For city water customers, bills would increase faster but could stop growing — at least for a bit — after 2013.

Under the current proposal, in 2013 customers would pay 57 percent more than they paid this year. The former proposal would have topped out at a 60 percent increase above today's rates by 2015.

City Water Division Director Gary Martinez said the current proposal came after he consulted with new city Finance Director David Millican, who recommended modifying the earlier idea for a variety of factors. Among them, the nationwide credit market is increasingly unstable, and the city's plans depend on issuing bonds at a reasonable interest rate.

But Martinez cautioned against the idea that rates under the current proposal would remain stable after the five-year increase is over.

"Future increases will be dependent on the city's needs, and rates could continue to go up," he said Wednesday. "In no case will those rates go down. ... The rates are tied to our current needs and assumptions, and those could change.
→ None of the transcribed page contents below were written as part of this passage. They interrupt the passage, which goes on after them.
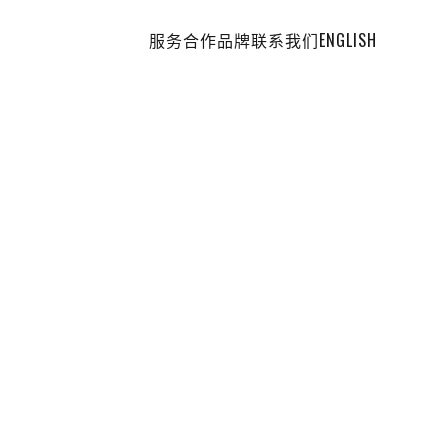
服务
合作品牌
联系我们
ENGLISH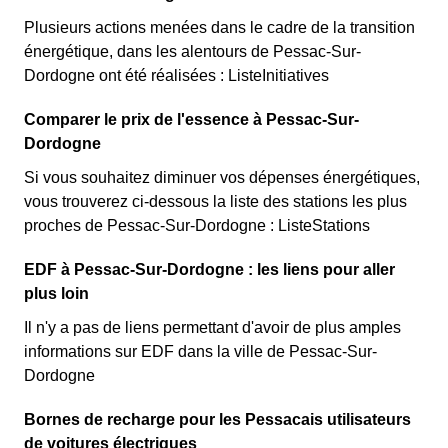
Plusieurs actions menées dans le cadre de la transition
énergétique, dans les alentours de Pessac-Sur-
Dordogne ont été réalisées : ListeInitiatives
Comparer le prix de l'essence à Pessac-Sur-
Dordogne
Si vous souhaitez diminuer vos dépenses énergétiques,
vous trouverez ci-dessous la liste des stations les plus
proches de Pessac-Sur-Dordogne : ListeStations
EDF à Pessac-Sur-Dordogne : les liens pour aller
plus loin
Il n'y a pas de liens permettant d'avoir de plus amples
informations sur EDF dans la ville de Pessac-Sur-
Dordogne
Bornes de recharge pour les Pessacais utilisateurs
de voitures électriques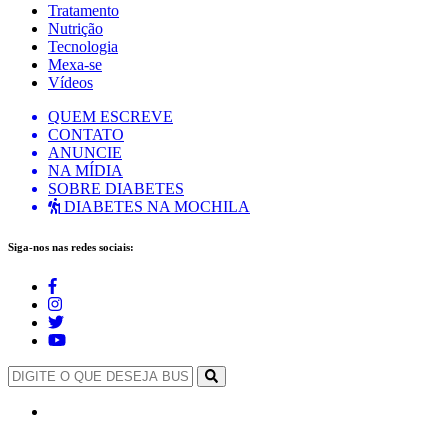
Tratamento
Nutrição
Tecnologia
Mexa-se
Vídeos
QUEM ESCREVE
CONTATO
ANUNCIE
NA MÍDIA
SOBRE DIABETES
DIABETES NA MOCHILA
Siga-nos nas redes sociais: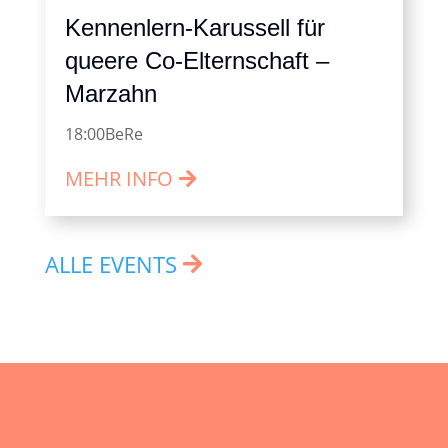
Kennenlern-Karussell für
queere Co-Elternschaft –
Marzahn
18:00
BeRe
MEHR INFO
ALLE EVENTS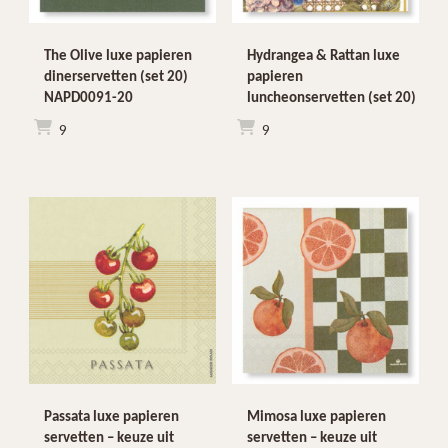
The Olive luxe papieren
Hydrangea & Rattan luxe
dinerservetten (set 20)
papieren
NAPD0091-20
luncheonservetten (set 20)
€
6,99
€
4,99
Passata luxe papieren
Mimosa luxe papieren
servetten – keuze uit
servetten – keuze uit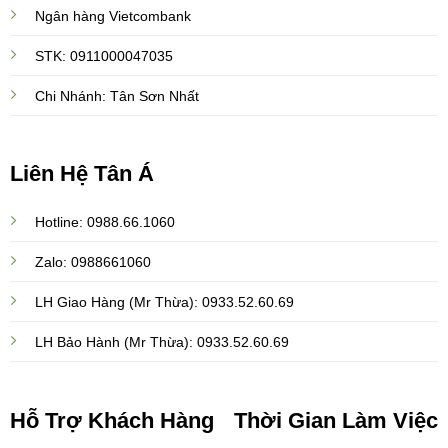
Ngân hàng Vietcombank
STK: 0911000047035
Chi Nhánh: Tân Sơn Nhất
Liên Hệ Tân Á
Hotline: 0988.66.1060
Zalo: 0988661060
LH Giao Hàng (Mr Thừa): 0933.52.60.69
LH Bảo Hành (Mr Thừa): 0933.52.60.69
Hỗ Trợ Khách Hàng
Thời Gian Làm Việc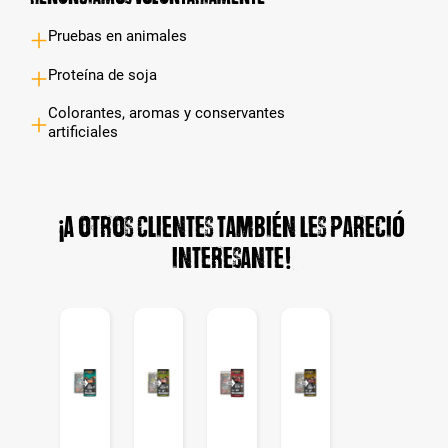
Pruebas en animales
Proteína de soja
Colorantes, aromas y conservantes
artificiales
¡A otros clientes también les pareció
interesante!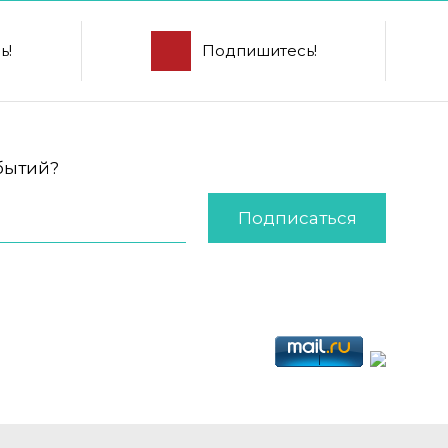
ь!
Подпишитесь!
обытий?
Подписаться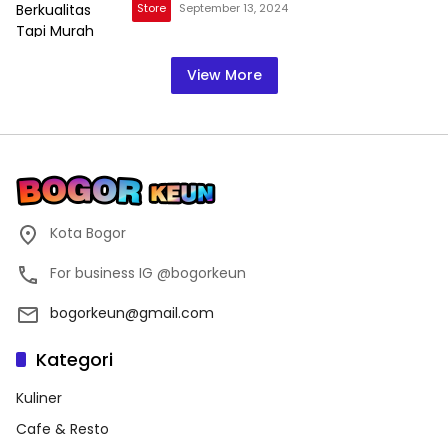
Store
September 13, 2024
View More
Kota Bogor
For business IG @bogorkeun
bogorkeun@gmail.com
Kategori
Kuliner
Cafe & Resto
It's our best guess as to what the system will require in the next 10 years."

Councilor Rebecca Wurzburger said at Wednesday's Public Utilities Committee meeting that she intends to introduce a resolution that would make the change at Monday's City Council meeting. The proposal would then move through the city's public-hearing process before it came back to the governing body for a vote. If approved, the rate increase would take effect in March.

Public hearings on the earlier proposal did not garner a wealth of participation. Martinez said that did not surprise him. "I don't think it shocks (ratepayers). They are just educated about what needs to be the course," he said.

Among major projects the rate increase will pay for is the joint city/county Buckman Direct Diversion. Other capital needs include more water rights, upgrades to the Canyon Road water-treatment plant and watershed management.